Friday, 10 May 2013

Smallest, Shortest, Micro Movie

Using lenticular technology, Dutch director Anton Corbijn collaborated with actress Carice van Houten to make a one second film that was printed and screened across the Netherlands on of all things ... a postage stamp. The stamp has thirty frames of film footage and shows a woman standing in front of a windmill biting a man's finger. It was released in October 2010 and as far as I am aware the film has no name, and has not been reviewed by Roger Ebert.

The original inspiration being a stamp designed by Cas Oorthuys in 1951. Here is the storyboard inspiration for Anton's transformative Movarium ...

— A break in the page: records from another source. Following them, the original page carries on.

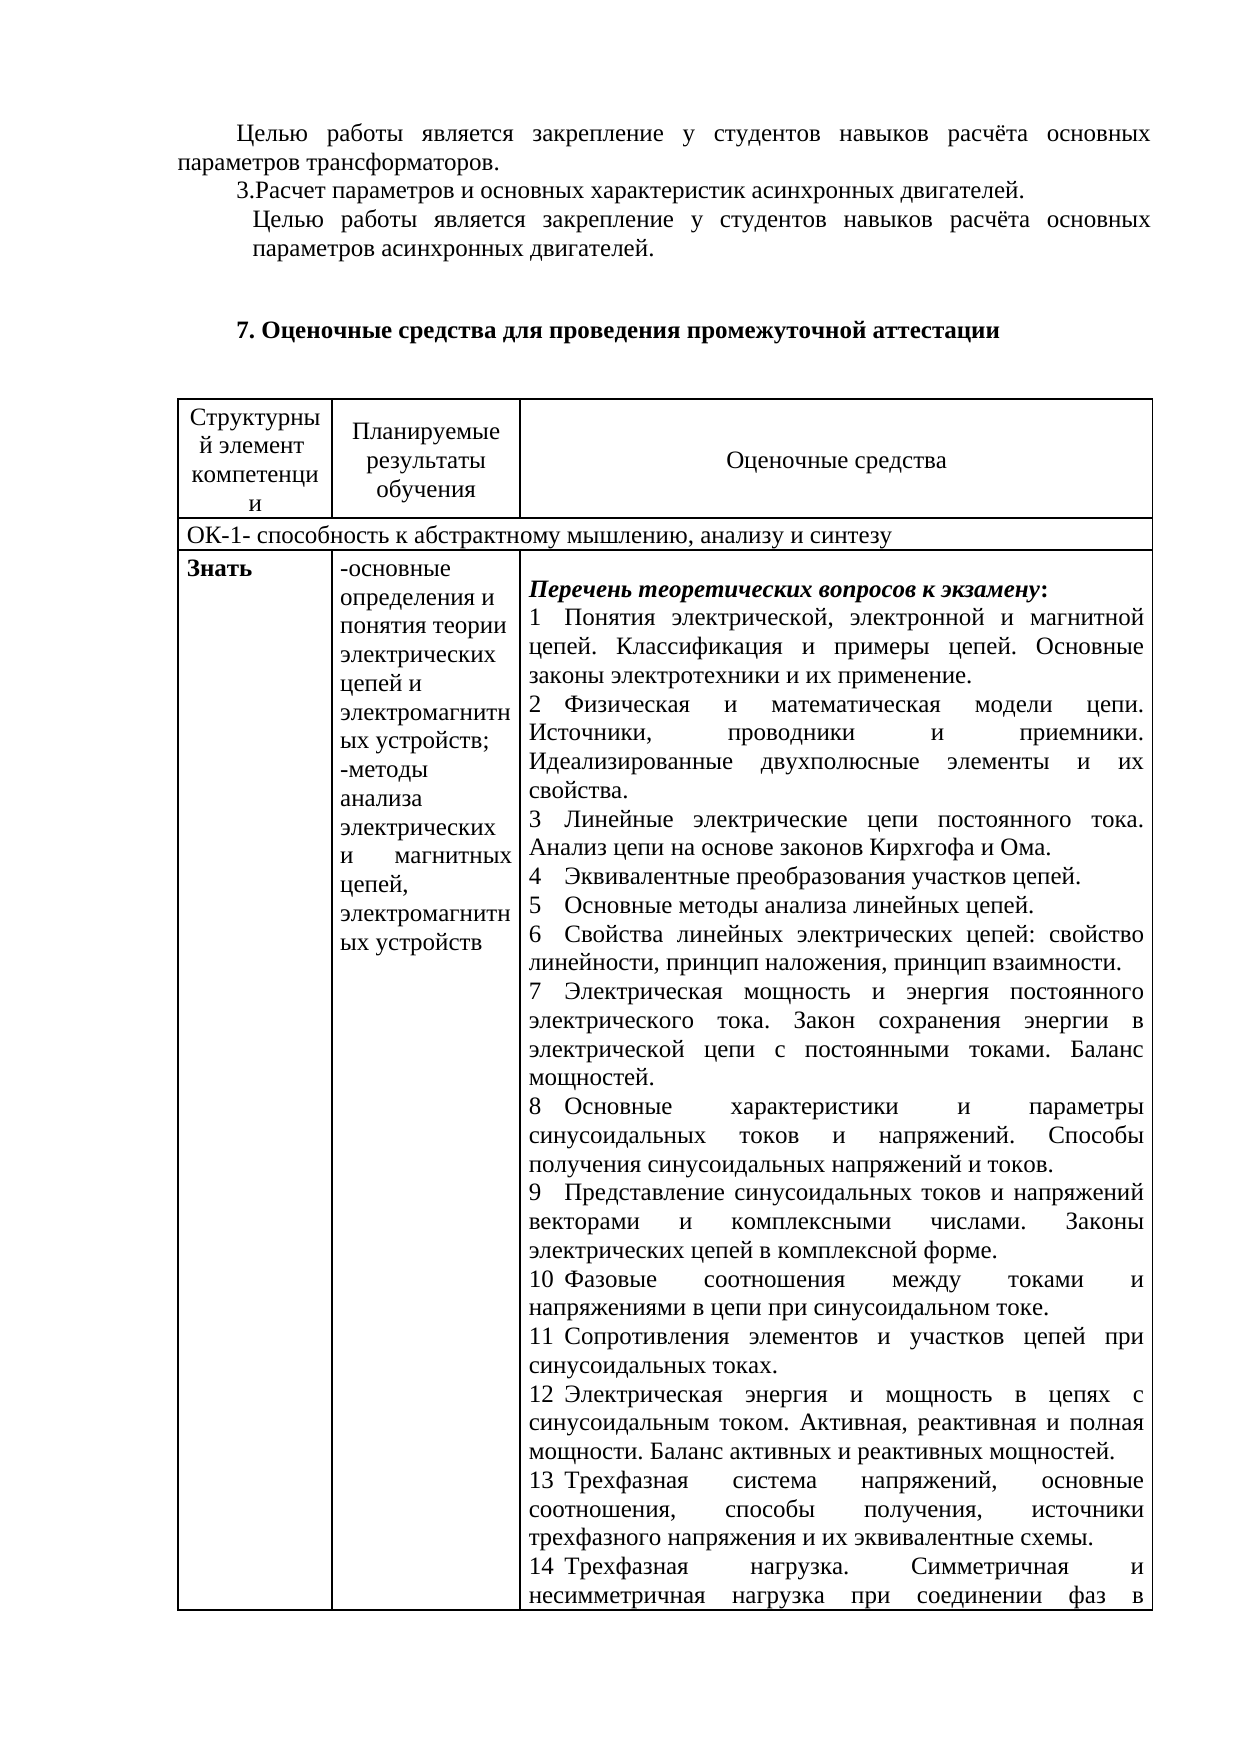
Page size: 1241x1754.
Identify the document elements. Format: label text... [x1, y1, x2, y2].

table_header Оценочные средства [521, 400, 1152, 517]
subtitle 7. Оценочные средства для проведения промежуточной аттестации [236, 316, 1152, 344]
table_header Планируемые результаты обучения [333, 400, 519, 517]
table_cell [521, 551, 1152, 1609]
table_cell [333, 551, 519, 1609]
text 3.Расчет параметров и основных характеристик асинхронных двигателей. [177, 176, 1152, 204]
text Целью работы является закрепление у студентов навыков расчёта основных параметров трансформаторов. [177, 118, 1152, 176]
table_header Структурный элемент компетенции [179, 400, 331, 517]
table_cell Знать [179, 551, 331, 1609]
text Целью работы является закрепление у студентов навыков расчёта основных параметров асинхронных двигателей. [252, 204, 1152, 262]
table_cell ОК-1- способность к абстрактному мышлению, анализу и синтезу [179, 519, 1152, 549]
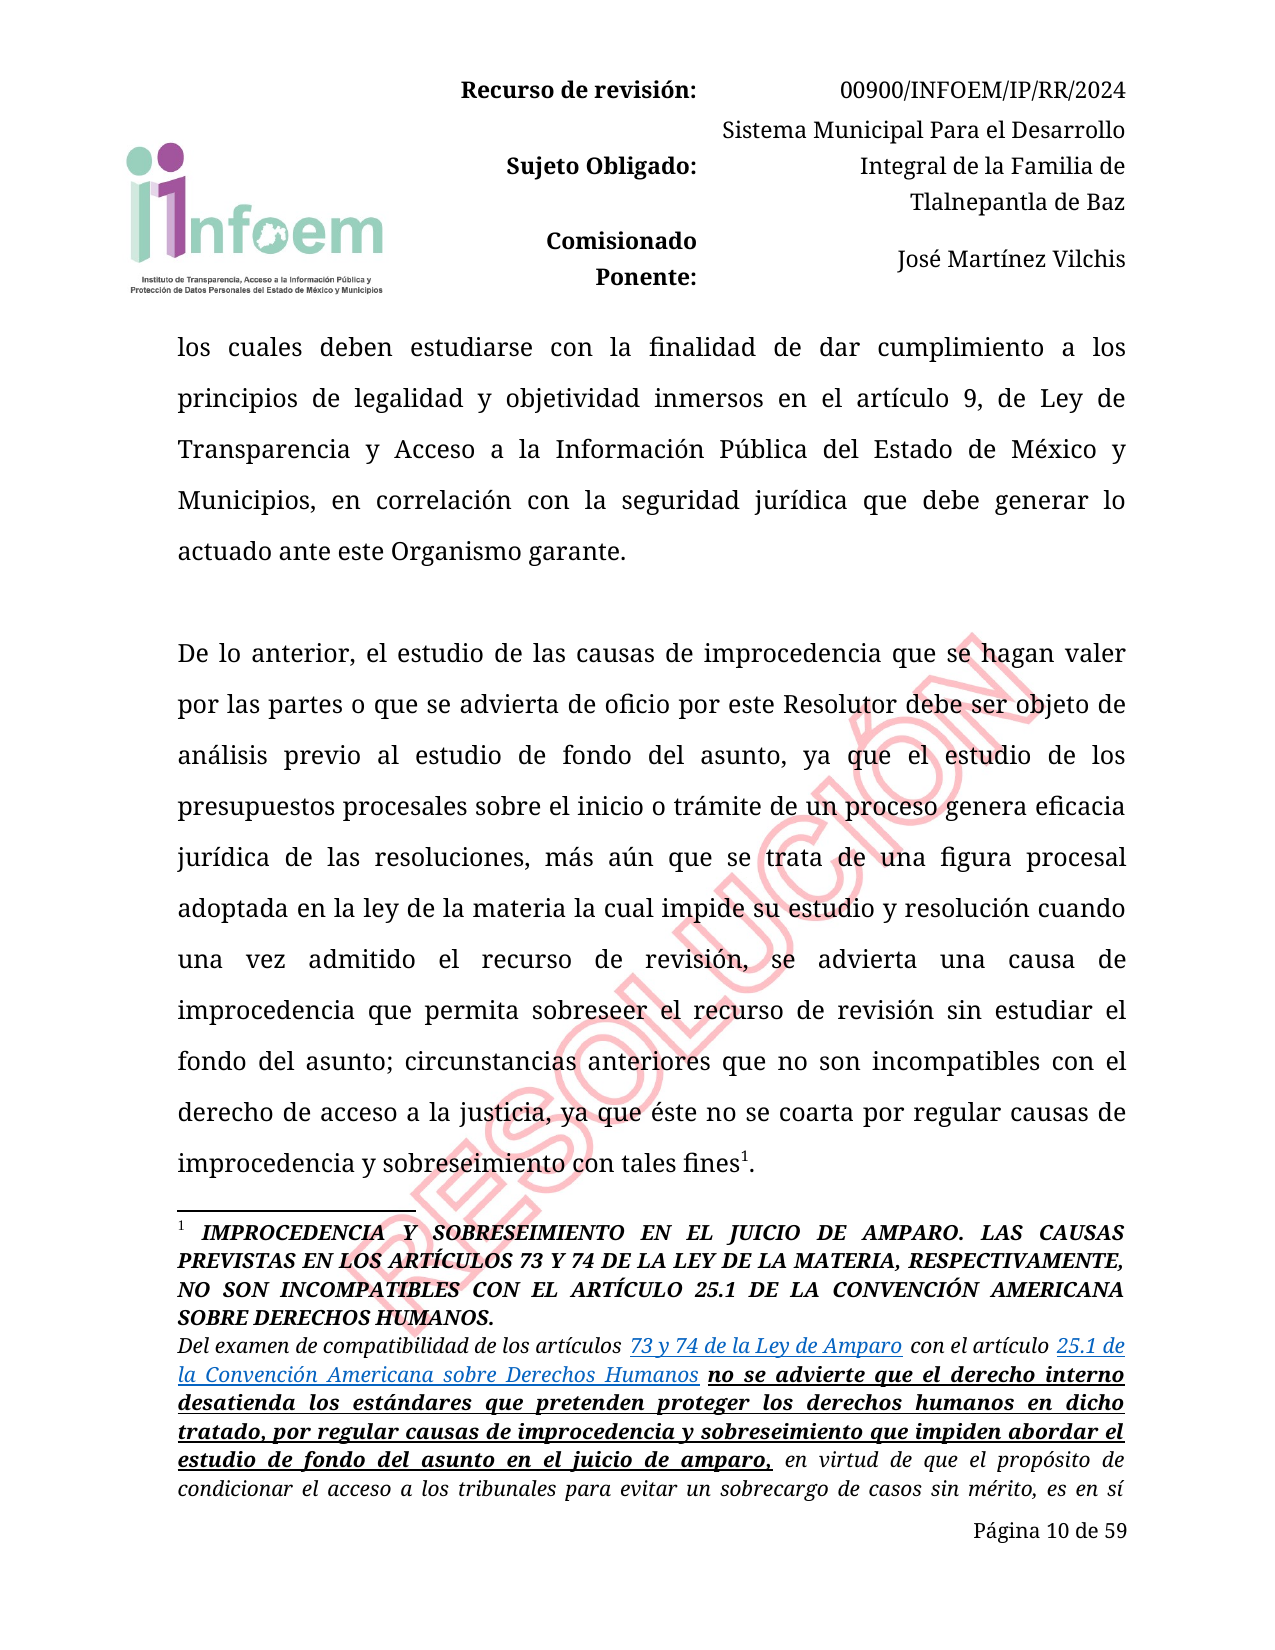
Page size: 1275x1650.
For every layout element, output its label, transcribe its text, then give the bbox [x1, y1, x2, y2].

picture [0, 78, 1275, 1650]
list De lo anterior, el estudio de las causas de improcedencia que se hagan valer por las partes o que se advierta de oficio por este Resolutor debe ser objeto de análisis previo al estudio de fondo del asunto, ya que el estudio de los presupuestos procesales sobre el inicio o trámite de un proceso genera eficacia jurídica de las resoluciones, más aún que se trata de una figura procesal adoptada en la ley de la materia la cual impide su estudio y resolución cuando una vez admitido el recurso de revisión, se advierta una causa de improcedencia que permita sobreseer el recurso de revisión sin estudiar el fondo del asunto; circunstancias anteriores que no son incompatibles con el derecho de acceso a la justicia, ya que éste no se coarta por regular causas de improcedencia y sobreseimiento con tales fines. [177, 636, 1127, 1180]
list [177, 329, 1127, 568]
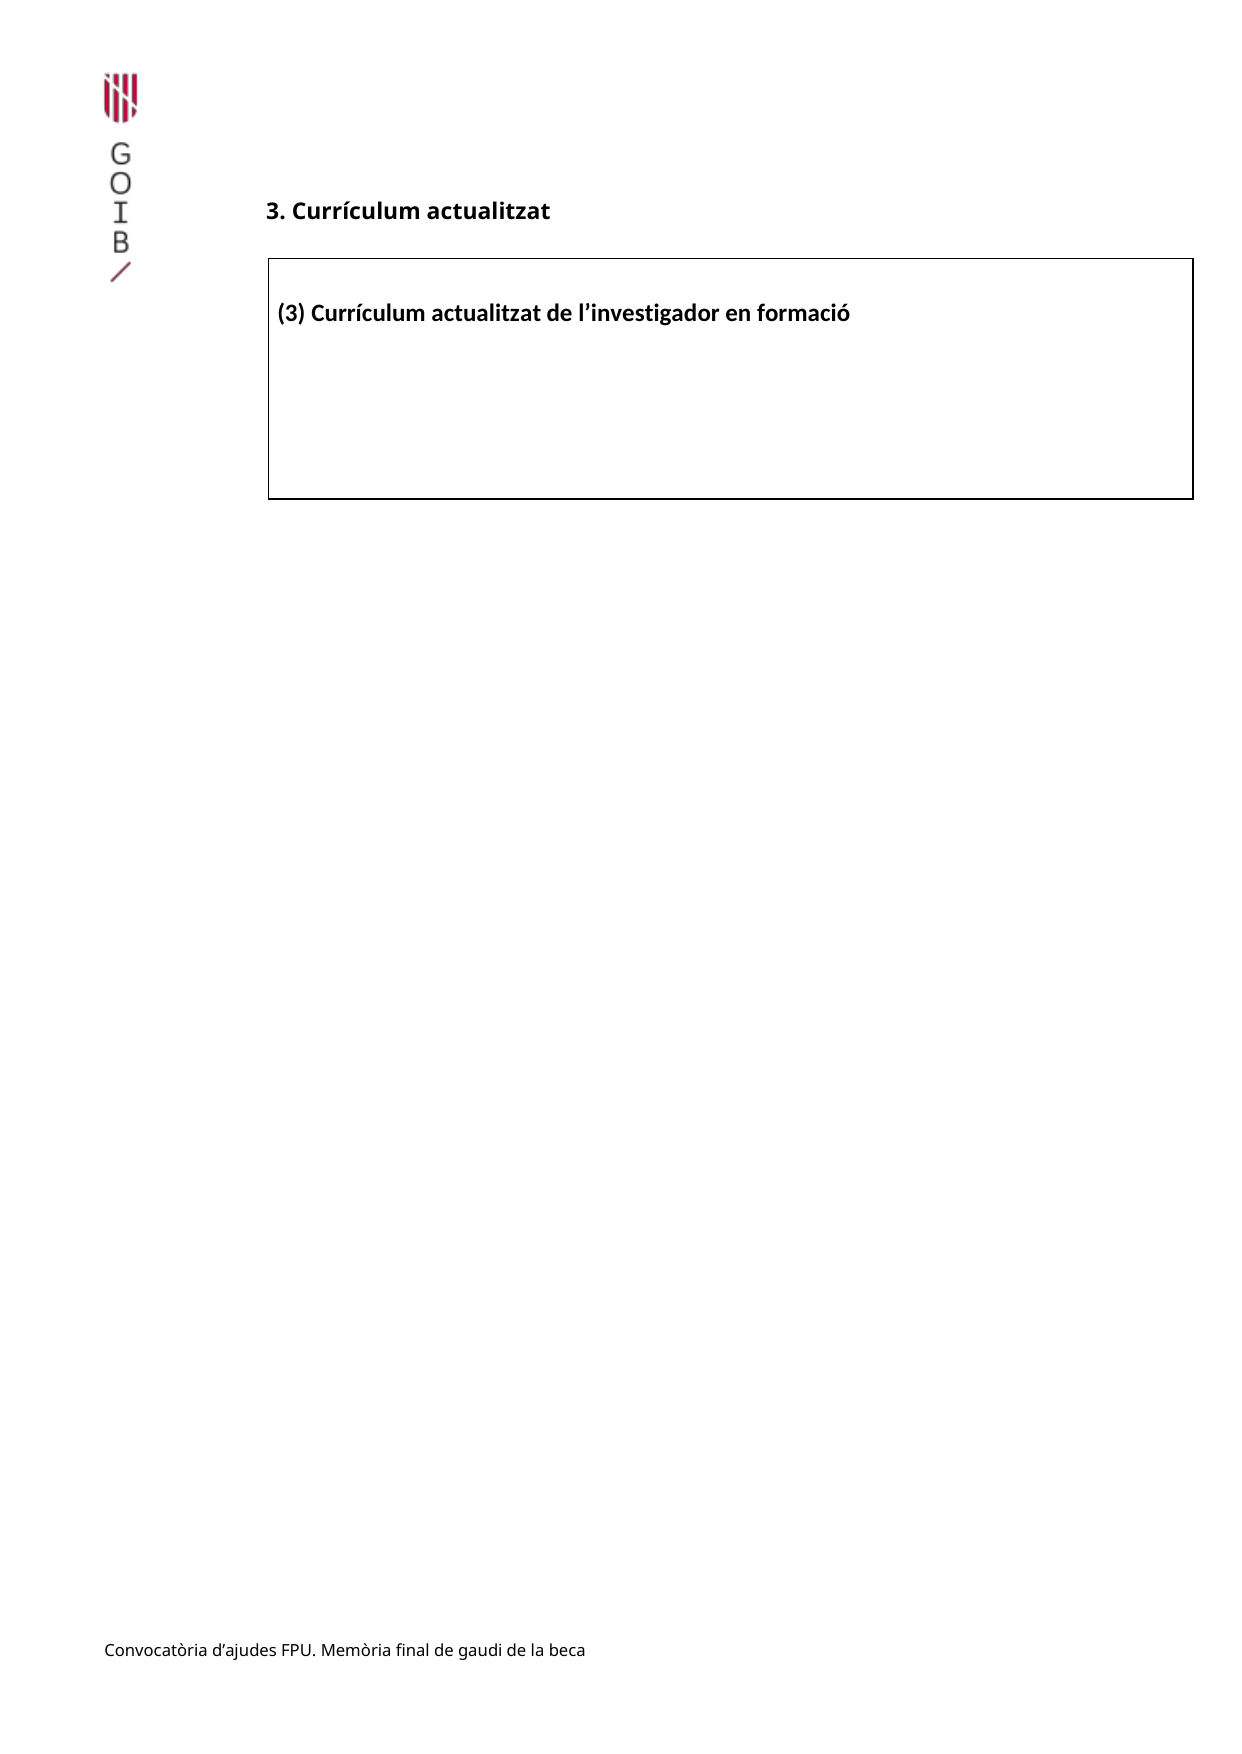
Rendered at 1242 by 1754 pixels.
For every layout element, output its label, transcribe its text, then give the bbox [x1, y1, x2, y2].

picture [76, 51, 166, 313]
text (3) Currículum actualitzat de l’investigador en formació [277, 304, 1144, 329]
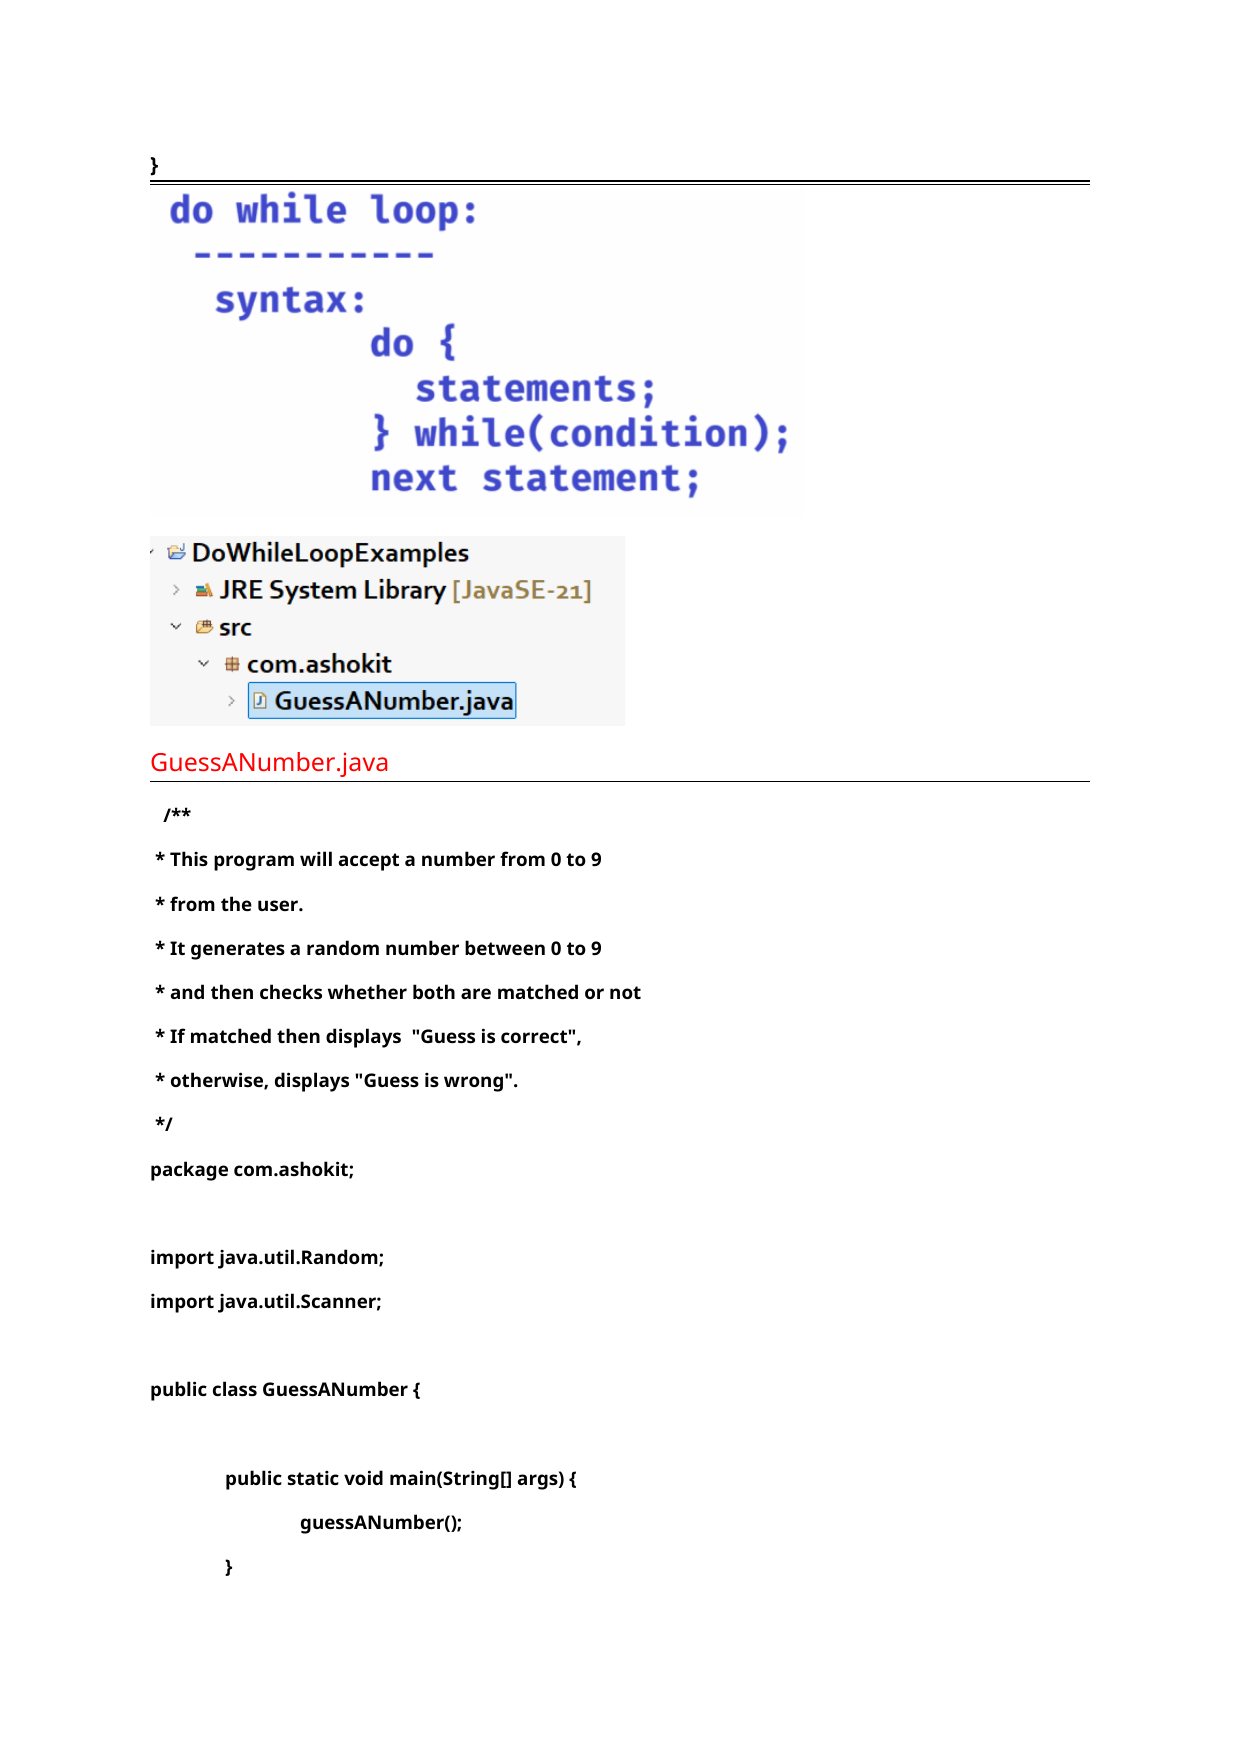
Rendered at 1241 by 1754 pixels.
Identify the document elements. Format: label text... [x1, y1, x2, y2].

Having done a quick reference hunt on the net, some lenticular resources you can research if this form of movie art takes your fancy are: Explain that stuff, Lenticular Movie Art (From Instructables), and Lenticular Printing. There's software that will assist but I think taking your project to a professional printing firm that does lenticular prints is the best bet for distribution. I'm not sure how you'd approach incorporating a soundtrack, perhaps in the framing? If sound was possible in Anton's movie, I wouldn't have the actress bite a finger, I'd instead have Carice fart and then have the windmill sails oscillate, but then that's just my Rabelais like ratiocination.

Below is Anton's one second micro epic.

1 second film on Dutch stamp by Anton Corbijn from KesselsKramer on Vimeo.

Note: The business Anton collaborated with (Kesselskramer) has a decidedly confusing web presence, on clicking on their links I ended up in some bizarre spots.